The interior ministry has directed provincial governments to proceed with hangings for prisoners who have exhausted all avenues of appeal and clemency, a senior official told AFP.
Another government official confirmed the news.
Pakistan has hanged 24 convicts since resuming executions in December after Taliban militants gunned down more than 150 people, most of them children, at a school in the restive northwest.
The partial lifting of the moratorium only applied to those convicted of terrorism offences, but officials said it has now been extended.
"The government has lifted the moratorium on the death penality," the senior interior ministry official told AFP.
"The interior ministry has directed the provincial home departments to expedite the executions of all condemned prisoners whose mercy petitions have been rejected by the president."
The official said there are around 1,000 condemned prisoners around the country whose appeals and clemency petitions have failed.
The home secretary of southwestern Baluchistan province, Akbar Hussain Durrani, confirmed to AFP the government had issued instructions to resume executions.
"We have received a letter from federal government asking to expedite all death penalty cases for executions whose mercy petitions have been rejected," Durrani told AFP in provincial capital Quetta.
Warnings of injustice
Until December's resumption, there had been no civilian hangings in Pakistan since 2008.
Only one person was executed in that time -- a soldier convicted by a court martial and hanged in November 2012.
Rights campaign group Amnesty International estimates that Pakistan has more than 8,000 prisoners on death row, most of whom have exhausted the appeals process.
Supporters of the death penalty in Pakistan argue that it is the only effective way to deal with the scourge of militancy.

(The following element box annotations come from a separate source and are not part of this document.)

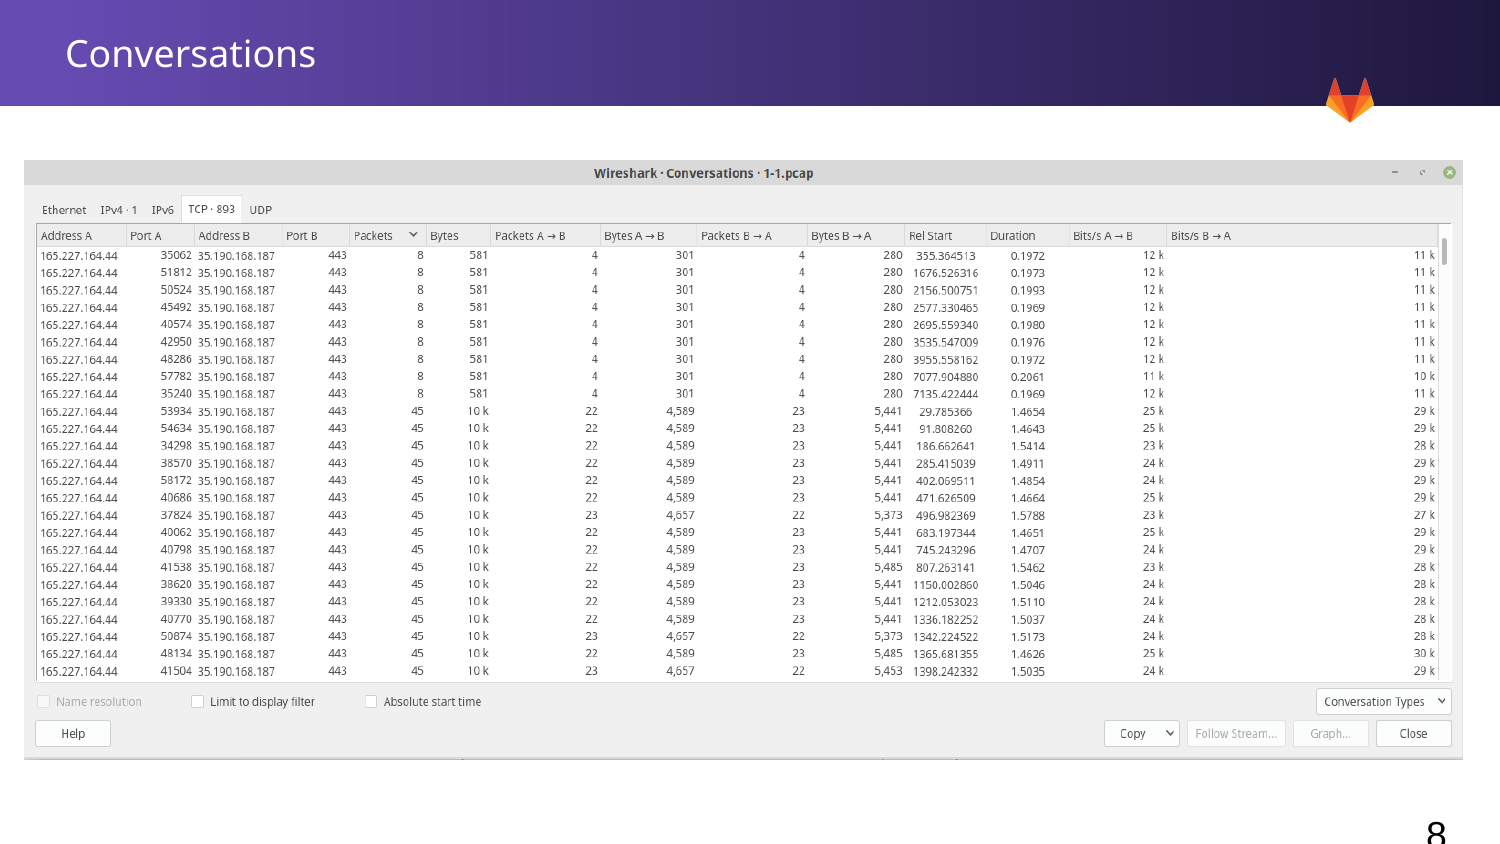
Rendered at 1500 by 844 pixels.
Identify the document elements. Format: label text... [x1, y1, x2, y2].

picture [24, 160, 1463, 760]
picture [1326, 78, 1374, 123]
title Conversations [50, 27, 1298, 77]
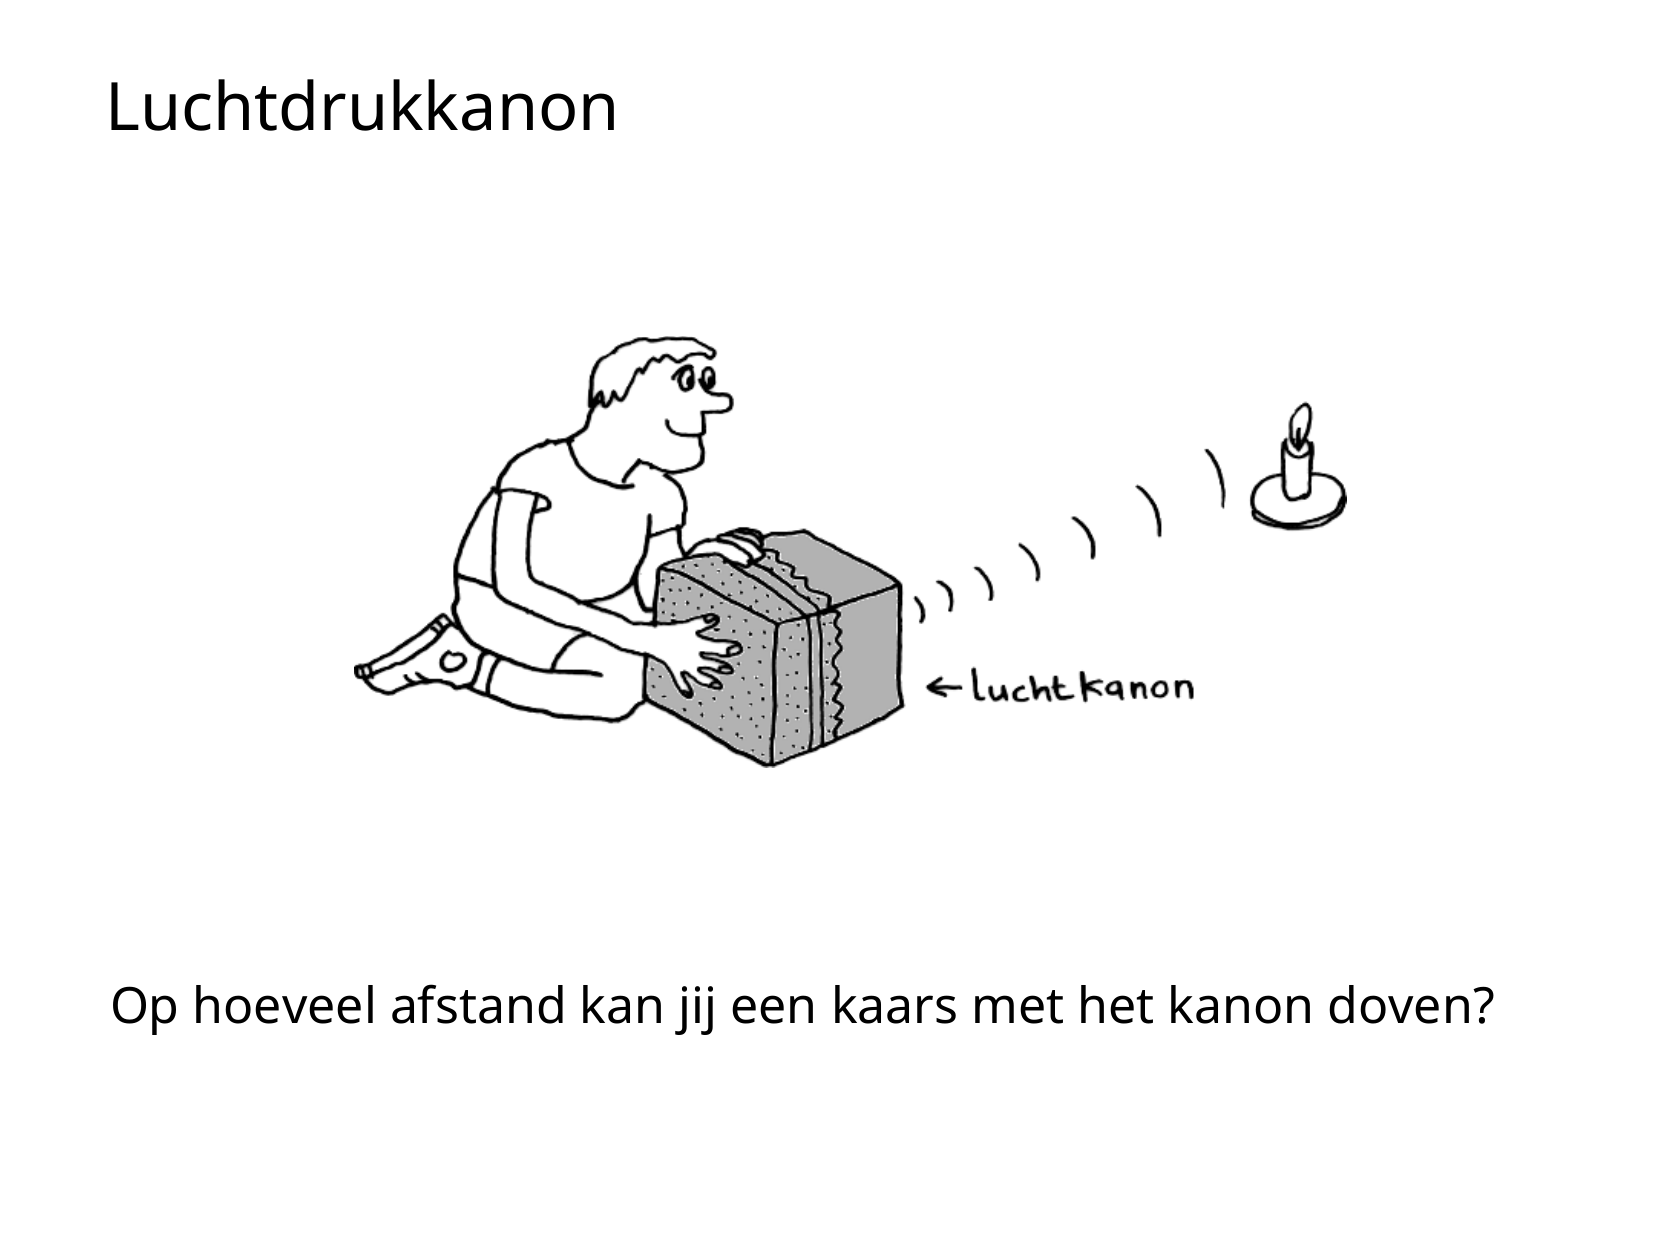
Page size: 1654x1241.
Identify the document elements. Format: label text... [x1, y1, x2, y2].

The courts system is notoriously slow, with cases frequently dragging on for years, and there is a heavy reliance on witness testimony and very little protection for judges and prosecutors.
This means terror cases are hard to prosecute, as extremists are able to intimidate witnesses and lawyers into dropping charges.
Human rights campaigners and the European Union have been highly critical of the resumption of executions.
Sarah Belal of the Justice Project Pakistan (JPP) rights group condemned the move to extend executions as "irresponsible", saying it put the lives of vulnerable citizens at risk.
"We've seen time and time again that there is immeasurable injustice in Pakistan's criminal justice system, with a rampant culture of police torture, inadequate counsel and unfair trials," she said in a statement.
In the latest case, an anti-terrorism court in Karachi on Monday issued death warrants for two men convicted of murder during a house robbery.
The two men, Mohammad Afzal and Mohammad Faisal, are due to be sent to the gallows on March 17.
Tuesday's announcement could also pave the way for the execution of Mumtaz Qadri, a former police bodyguard who shot dead Punjab governor Salman Taseer in Islamabad in 2011.
On Monday a court in Islamabad upheld the death sentence passed on Qadri for the attack, which he said he carried out to punish Taseer for questioning the country's strict blasphemy laws.
But the judges also cancelled Qadri's conviction terrorism charges, which before Tuesday's announcement made it unlikely he would be hanged.